The Buddha said, “Holding on to anger is like grasping a hot coal with the intent of throwing it at someone else; you are the one who gets burned.” This is the world those who wish you ill will live in. They are grasping a hot coal, planning to throw it at you. When you look at it from an intellectual standpoint, we know that violence always begets violence. These are vicious cycles that only continue as you fuel the fire. The key is to be able to look at them, and understand that their actions come from a place of darkness within themselves. They can’t understand that they are only harming themselves, and this will not bring them any happiness whatsoever. They do not have self accountability for how they act, or for their own emotions. This is a terrible place to live your life. I lived my life in that place for years. I used to curse people’s names and scream that I wanted their children to grow up without a parent. I was the one in pain, and I manifested that outwardly and targeted it at others.
So what are we to do? How can we let go of the pain those people cause us, and instead forgive them? We need to first learn about our pain. We need to get to the root of why we are feeling how we feel. Every single negative emotion can be broken down, and at the core of every bit of hurt, every piece of betrayal and sense of injustice we feel, will come out the other side with fear as its main source. All negative emotions are steeped in fear. Fear is insecurity. It makes us think and act irrationally. It causes reactionary instead of responsive behavior. When you feel betrayed or hurt, dig deep within yourself to find that fear. You need to acknowledge it. Acknowledge it, and understand that it is without base.

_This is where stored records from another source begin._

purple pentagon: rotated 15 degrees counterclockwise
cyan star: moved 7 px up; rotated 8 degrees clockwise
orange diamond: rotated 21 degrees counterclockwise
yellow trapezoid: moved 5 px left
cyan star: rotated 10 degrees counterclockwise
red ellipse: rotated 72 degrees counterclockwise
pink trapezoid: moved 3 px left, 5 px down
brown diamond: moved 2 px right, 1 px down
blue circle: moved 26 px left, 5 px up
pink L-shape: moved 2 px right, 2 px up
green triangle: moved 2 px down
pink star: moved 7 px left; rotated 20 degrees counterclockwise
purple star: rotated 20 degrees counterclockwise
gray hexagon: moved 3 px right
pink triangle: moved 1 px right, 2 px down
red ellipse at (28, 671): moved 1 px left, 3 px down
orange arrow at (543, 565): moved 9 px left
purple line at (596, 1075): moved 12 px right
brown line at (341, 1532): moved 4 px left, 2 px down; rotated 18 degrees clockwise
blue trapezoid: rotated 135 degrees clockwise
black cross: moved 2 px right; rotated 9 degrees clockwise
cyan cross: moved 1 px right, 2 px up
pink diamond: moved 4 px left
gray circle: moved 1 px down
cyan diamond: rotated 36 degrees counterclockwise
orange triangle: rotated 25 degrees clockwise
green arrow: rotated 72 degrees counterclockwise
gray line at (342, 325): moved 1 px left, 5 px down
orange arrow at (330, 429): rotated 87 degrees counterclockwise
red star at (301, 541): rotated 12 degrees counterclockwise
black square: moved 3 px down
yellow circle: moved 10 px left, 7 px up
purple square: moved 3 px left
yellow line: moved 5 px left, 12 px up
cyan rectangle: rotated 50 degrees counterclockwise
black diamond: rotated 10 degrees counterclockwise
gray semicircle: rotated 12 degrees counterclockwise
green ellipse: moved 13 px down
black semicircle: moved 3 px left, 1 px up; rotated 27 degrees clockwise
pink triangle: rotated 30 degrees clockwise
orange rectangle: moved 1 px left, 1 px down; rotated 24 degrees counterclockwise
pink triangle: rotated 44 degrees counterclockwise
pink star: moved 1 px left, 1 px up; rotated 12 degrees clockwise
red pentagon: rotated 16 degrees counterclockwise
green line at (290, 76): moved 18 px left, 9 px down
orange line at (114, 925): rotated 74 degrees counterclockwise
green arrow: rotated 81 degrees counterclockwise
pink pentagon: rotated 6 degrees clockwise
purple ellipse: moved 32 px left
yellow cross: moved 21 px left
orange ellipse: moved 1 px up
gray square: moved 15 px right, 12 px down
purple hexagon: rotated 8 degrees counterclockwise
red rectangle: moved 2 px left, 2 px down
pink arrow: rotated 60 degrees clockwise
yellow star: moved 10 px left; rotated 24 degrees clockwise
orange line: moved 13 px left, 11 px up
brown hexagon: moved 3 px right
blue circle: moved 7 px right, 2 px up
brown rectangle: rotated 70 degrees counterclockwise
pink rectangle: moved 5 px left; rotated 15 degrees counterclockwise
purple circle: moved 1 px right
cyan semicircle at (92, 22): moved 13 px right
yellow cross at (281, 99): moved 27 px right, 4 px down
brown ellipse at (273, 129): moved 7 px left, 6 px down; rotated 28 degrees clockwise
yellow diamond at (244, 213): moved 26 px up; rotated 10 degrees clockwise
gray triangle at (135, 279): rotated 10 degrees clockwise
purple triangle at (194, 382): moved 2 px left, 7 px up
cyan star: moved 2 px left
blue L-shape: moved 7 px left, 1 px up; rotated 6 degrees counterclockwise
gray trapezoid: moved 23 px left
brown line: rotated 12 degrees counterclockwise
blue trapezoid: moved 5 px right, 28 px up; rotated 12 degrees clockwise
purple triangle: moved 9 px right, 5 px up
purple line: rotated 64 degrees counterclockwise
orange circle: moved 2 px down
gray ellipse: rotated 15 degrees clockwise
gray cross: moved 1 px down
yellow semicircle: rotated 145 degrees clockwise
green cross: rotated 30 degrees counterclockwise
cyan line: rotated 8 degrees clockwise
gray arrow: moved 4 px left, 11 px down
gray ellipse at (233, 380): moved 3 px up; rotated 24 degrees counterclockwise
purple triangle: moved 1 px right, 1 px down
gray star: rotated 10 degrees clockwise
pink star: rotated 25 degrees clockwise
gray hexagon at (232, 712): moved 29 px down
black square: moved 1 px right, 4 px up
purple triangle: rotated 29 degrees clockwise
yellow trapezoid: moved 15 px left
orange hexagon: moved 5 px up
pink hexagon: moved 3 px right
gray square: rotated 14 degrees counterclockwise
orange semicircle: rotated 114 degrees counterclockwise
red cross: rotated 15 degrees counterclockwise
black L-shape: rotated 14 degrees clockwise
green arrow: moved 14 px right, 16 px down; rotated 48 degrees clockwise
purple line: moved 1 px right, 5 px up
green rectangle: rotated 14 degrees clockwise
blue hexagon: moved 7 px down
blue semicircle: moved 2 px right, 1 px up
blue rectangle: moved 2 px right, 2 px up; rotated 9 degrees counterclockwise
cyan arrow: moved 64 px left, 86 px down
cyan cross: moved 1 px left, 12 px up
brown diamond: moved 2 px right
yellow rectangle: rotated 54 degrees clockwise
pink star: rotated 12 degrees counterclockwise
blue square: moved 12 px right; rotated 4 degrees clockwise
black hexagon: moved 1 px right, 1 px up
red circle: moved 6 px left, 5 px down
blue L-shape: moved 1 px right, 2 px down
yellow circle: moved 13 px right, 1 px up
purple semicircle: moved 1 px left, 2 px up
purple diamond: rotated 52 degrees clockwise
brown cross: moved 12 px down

Even if you have done nothing to deserve the treatment you get, you have a part to play in it. That part is how you respond both outwardly and inwardly. Do some soul searching, and learn to forgive yourself for your own shortcomings. We are all flawed beings, and we all deserve love. You deserve love. Do not be defined by the outward experience of your life. You deserve love, kindness, and forgiveness, and the first person who needs to show it to you is yourself. The key takeaways from this are two1) learn to forgive yourself, and 2) understand that when others act out, they are doing it as an outward representation of their own pain. Forgive yourself. Forgive others. Only through this, can you gain a lasting peace.